There's something that happens when I put on an apron. It's like when Clark Kent steps into a phone booth and flies out wearing a cape. Suddenly he goes from shy unassuming newspaper reporter to Superman! That cape makes all the difference. That's me! I may not be Superman or Superwoman, as the case may be, but once I put on an apron I do feel incredibly capable and able to take on any villain who should venture into my kitchen ... or tackle the most intricate of recipes. Or at least I ‘think’ I can and that's half the battle.
A couple of years ago, I had the bright idea to throw a pie party. Like all of my bright ideas it occurred to me while I was in the shower and by the time I stepped out I decided that the party would take place in two weeks, and that I would bake a variety of pies, at least twenty, savory and sweet. Yes, to personalized invitations; yes, to tablecloths; and no, to paper plates and plastic utensils. Additionally, I decided a variety of homemade milkshakes was needed, and of course costumes would be required. This was during my Mad Men craze so 1960’s dress would be mandatory. If you couldn’t drink Old Fashioneds or work a beehive then sorry, no pie for you! Planning done! Sounds like a lot I know, but I’d be wearing an apron so what could possibly go wrong?
Except that so much did ... I didn’t take into consideration that between my full-time job, two dogs, a boyfriend (at the time), the book club, boxing, friends, and a dozen other activities, and let’s not forget sleep, that finding the time to bake (at least) twenty pies, was going to take some creativity ... and extra hours in the day. Clearly this wasn’t going to happen in two weeks. No matter how many different aprons I tied on.
What actually happened was that “pie party” became “pie contest.” Thankfully my friends are well aware of my predilection for taking on too much at times and were not at all surprised when they received frantic texts from me two days before the party asking (read: begging) that they each bring a pie, savory or sweet, and that this pie party was switching gears and was going to be so, so much better as a pie contest.

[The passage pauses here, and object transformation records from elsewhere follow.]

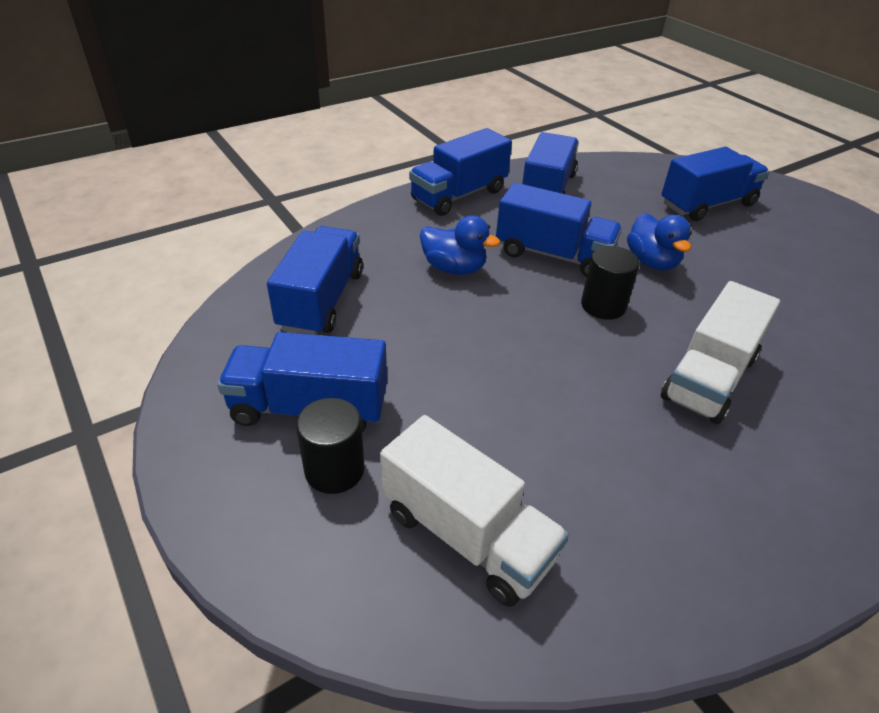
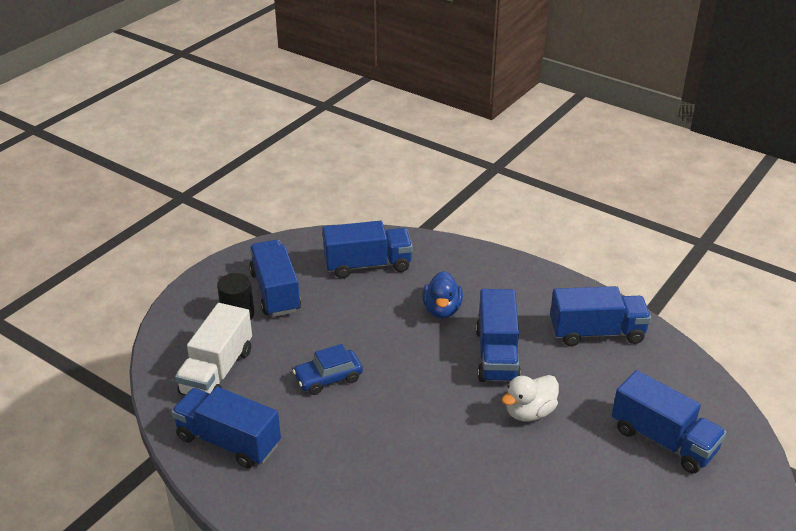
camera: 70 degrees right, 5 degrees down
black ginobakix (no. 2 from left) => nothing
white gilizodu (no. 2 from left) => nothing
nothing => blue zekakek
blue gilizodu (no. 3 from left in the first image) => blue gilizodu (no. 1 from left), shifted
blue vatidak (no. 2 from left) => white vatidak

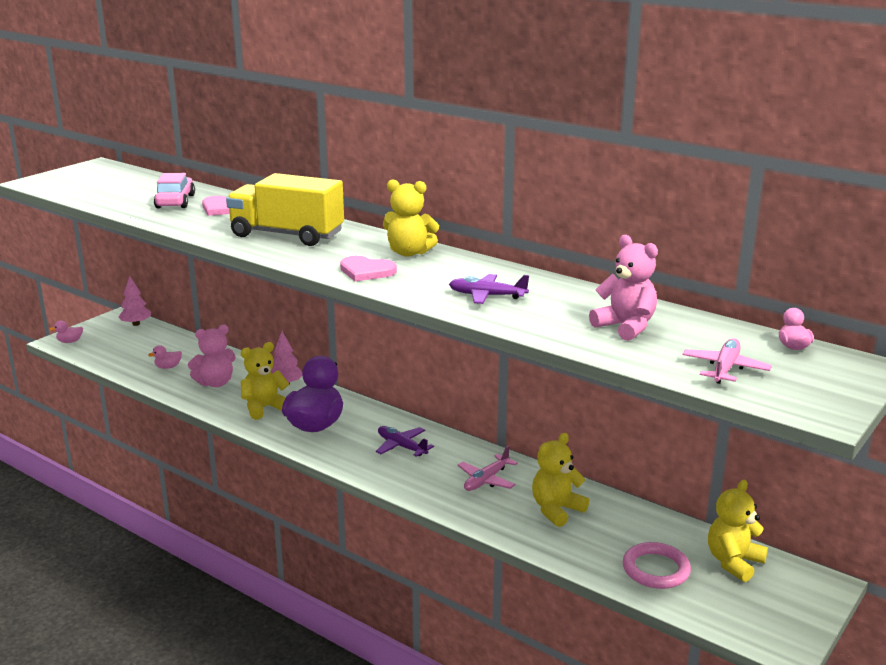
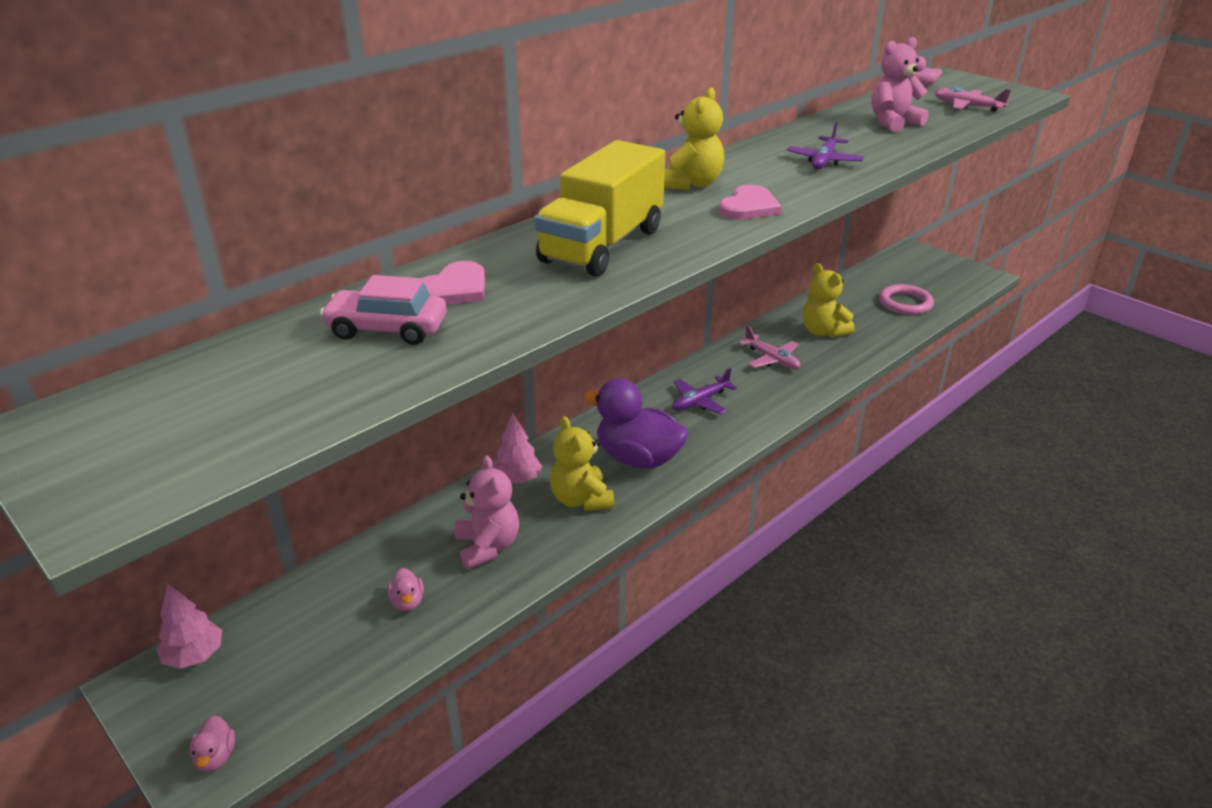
camera: 80 degrees left, 10 degrees up
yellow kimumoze (no. 4 from left) => nothing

And yes, there would be prizes (read: bribes). My only caveat was that the pies be homemade. I might be begging, but absolutely no store bought pies allowed!
My pie, this pie, didn’t win the contest. The day of the party turned out to be unseasonably warm and humid for July in San Francisco and the strawberry smoothie ice cream pie ran away with the prize (a dish of your choosing cooked by yours truly). In retrospect, I probably should have made those milkshakes after all. It wasn’t quite the day for a bubbling hot fish pie topped with mashed potatoes, but everyone who tasted it asked for the recipe. In my eyes, I won.
So, that's what happens when I put on an apron. I feel like I can even take on pies. You can't really go wrong with cream, butter and potatoes, and this is one of my favorites. So, put on an apron or a cape, and bake it. No guarantees that you'll win a contest, but someone will definitely ask you for the recipe!
irish farmhouse fish pie
- 1 pound cod or haddock
- 1.5 pint milk
- 1 small onion peeled
- 2.25 ounces butter
- 2.25 ounces flour
- 2.25 ounces Kilmeaden Cheese
- 3 small ripe tomatoes, skinned and chopped
- 2 hard boiled eggs, shelled and chopped
- 2 tablespoons parsley, finely chopped
- Salt and freshly ground black pepper
- For the potato topping
- 1 pound potatoes, peeled
- 2.25 ounces butter
- 4 tablespoons cream
- Salt and freshly ground pepper
Preheat oven at 350ºF.
Remove the bones from the fish. Place the fish, onion and milk together in a saucepan and bring gently to boil over a low heat. Simmer for 2-3 minutes, then remove the pan from the heat and allow to cool.
Strain off the milk from the fish through a sieve or colander and keep it for the sauce. Discard the onion. Flake the fish, removing any skin and bone.
Melt the butter in a saucepan and stir in the flour. Let it cook for 2-3 minutes, then pour in the strained-off milk gradually, stirring well until the sauce comes to simmering point. Add the cheese and cook for two minute, stirring continuously, until melted.
Remove the pan from the heat and add the fish, chopped tomatoes, hard boiled egg, chopped parsley, a pinch of salt and some freshly ground pepper. Put the mixture into a pie dish
Meanwhile, cut the peeled potatoes in chunks and boil until tender. Drain in a colander, return to pan and mash well. Mash in butter and cream and season with salt and pepper to taste.
Cover the fish mixture with the mashed potatoes. Bake in a preheated oven for 25 minutes until cooked through and browned.